Friday, May 9, 2014

Austen Ivereigh Muddled about Marriage | Catholic and Loving it!

Austen Ivereigh Muddled about Marriage | Catholic and Loving it!
(Click on the link above to comment on this article or to reply to the reader comments. Younust go to the original article link . I aam just copying the article here for my own research-and anyone else who may be interested in what I find interesting)

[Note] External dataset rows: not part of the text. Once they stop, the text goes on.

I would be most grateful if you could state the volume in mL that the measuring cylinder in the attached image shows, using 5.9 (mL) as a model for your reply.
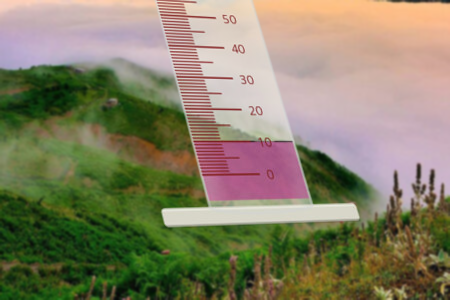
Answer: 10 (mL)
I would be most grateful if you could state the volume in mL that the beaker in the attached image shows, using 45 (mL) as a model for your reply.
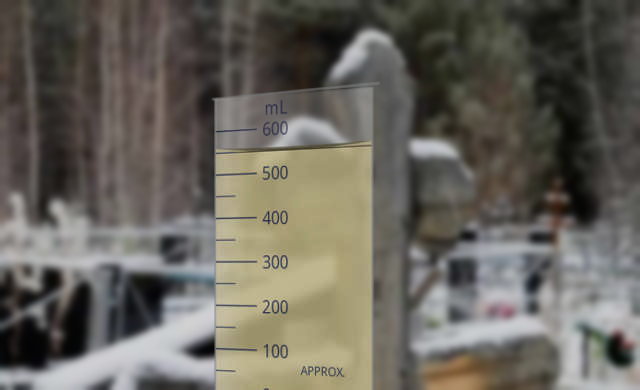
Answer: 550 (mL)
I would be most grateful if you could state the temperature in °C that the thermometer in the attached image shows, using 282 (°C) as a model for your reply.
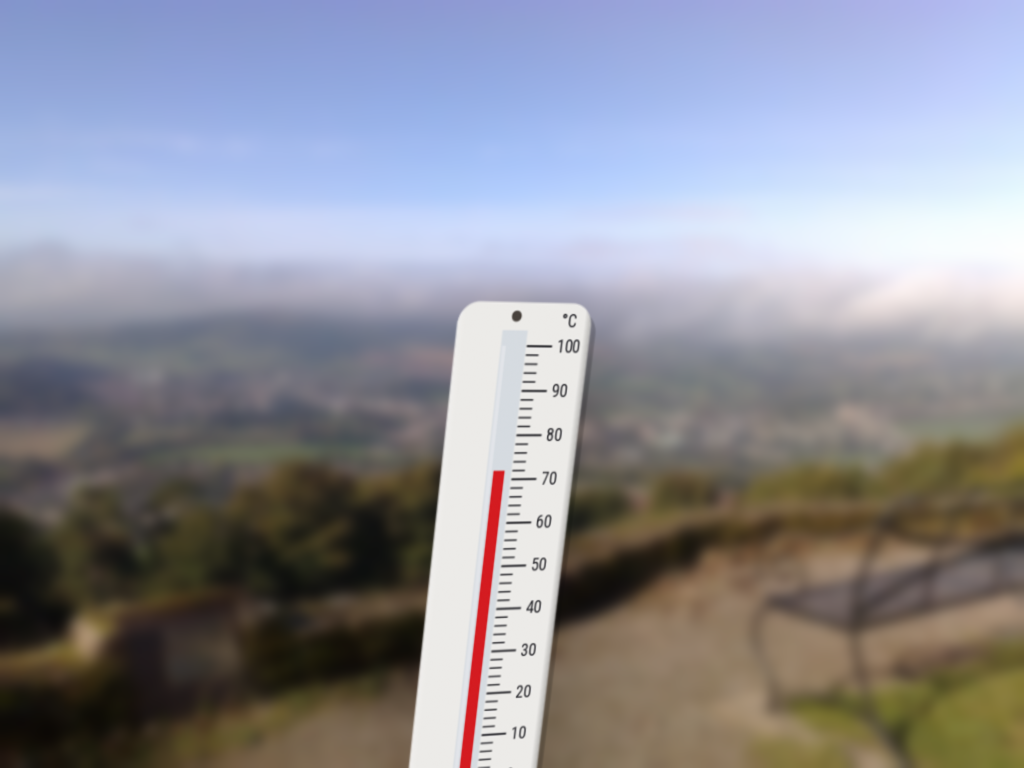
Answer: 72 (°C)
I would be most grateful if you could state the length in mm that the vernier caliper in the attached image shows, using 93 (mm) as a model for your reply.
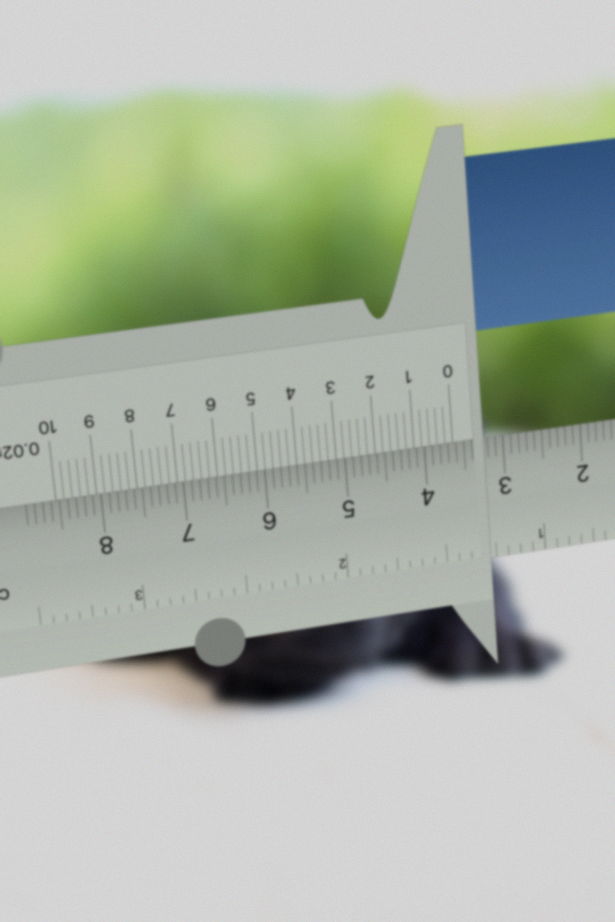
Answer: 36.4 (mm)
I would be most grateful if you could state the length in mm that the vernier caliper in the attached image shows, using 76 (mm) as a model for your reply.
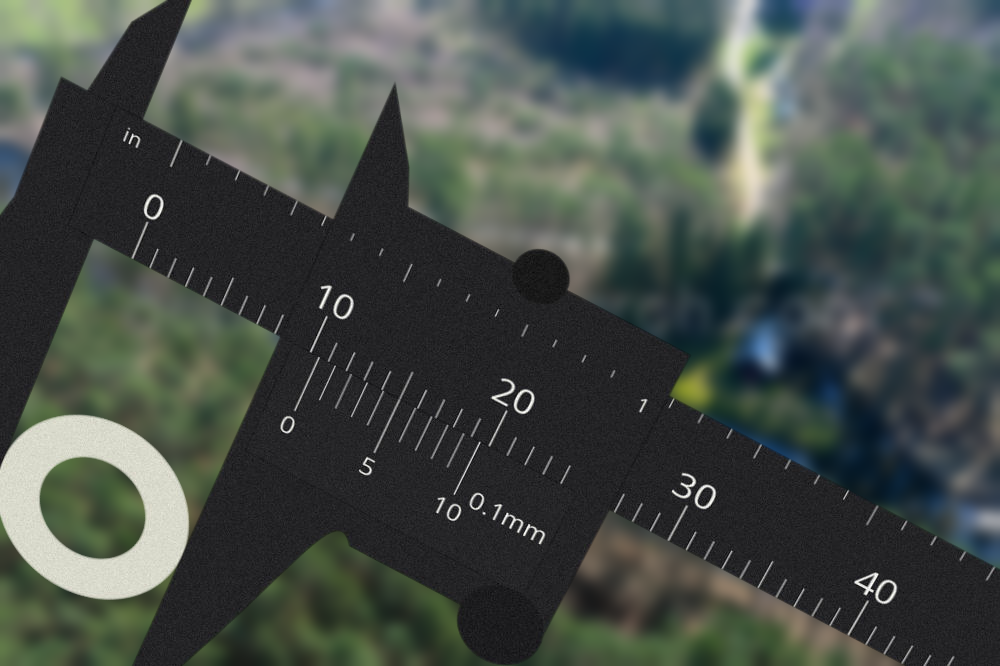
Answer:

Austen Ivereigh Muddled about Marriage

Blogged by James Preece on 25th October 2013
The point of Catholic Voices, if I remember correctly, was to explain Church teaching in a clear way in "the public square". Is there anything clear about this highly misleading article?
Communion for the remarried: Vatican opens door to reform via annulments
An important statement by the head of the Vatican’s doctrinal congregation, the CDF, has reaffirmed existing church teaching on not admitting to the Eucharist Catholics who have remarried without first annulling their marriage.
But in the article in the Vatican’s official newspaper, Osservatore Romano,  Archbishop Gerhard Müller also opens the door to widening the grant of annulments in acknowledging that many couples nowadays enter marriage without a proper understanding of it as a permanent, binding union.
[http://cvcomment.org/2013/10/23/communion-for-the-remarried-vatican-opens-door-to-reform-via-annulments/]
Let's charitable assume that Austen Ivereigh isn't doing this on purpose. That he is trying to be clear and only failing by accident. Now pretend you're a busy newspaper editor who has no idea what an annulment is.
Let's read that headline again... "Communion for the remarried: Vatican opens door blah blah blah". Nice one.
Then we have the ludicrous suggestion that the prefect of the CDF "opens the door" to anything. The fact is that Archbishop Müller's article changes nothing. No doors have been opened. Acknowledging that many couples nowadays enter marriage without a proper understanding of it as a permanent, binding union makes no difference.
Canon Law already states clearly that if "either or both of the parties should by a positive act of will exclude marriage itself or any essential element of marriage or any essential property, such party contracts invalidly" (1101) and "A marriage subject to a condition about the future cannot be contracted validly" (1102)
Earlier this year Pope Benedict told the Tribunal of the Roman Rota that the requirement for a valid marriage "as a necessary minimal condition, is the intention to do what the Church does". He quoted Pope John Paul II who said (almost ten years ago) "an attitude on the part of those getting married that does not take into account the supernatural dimension of marriage  can render it null and void..."
Archbishop Müller is saying nothing new. He is shoulder to shoulder with Pope John Paul II, Pope Benedict XVI and Francis. It is highly misleading to suggest that any "door to reform" is going to be opened "via annulments".
What does need to change is the attitude one finds in some parts of the Church that annulments are a way of cheating. That they ought to be as difficult to attain as possible because otherwise marriage will be undermined. That's nonsense. That's like saying cars would be less safe if it was easier to fail an MOT.
An annulment acknowledges the reality that there was no marriage. Popes John Paul II, Benedict and Francis (as well as Archbishop Müller) are talking only about the need for annulment tribunals to be aware that in modern times, not every Catholic couple actually has the foggiest idea about what the Church teaches regarding marriage and to properly apply existing canon law on that basis.
It's not a sneaky way to "reform" "Communion for the remarried" "via annulments".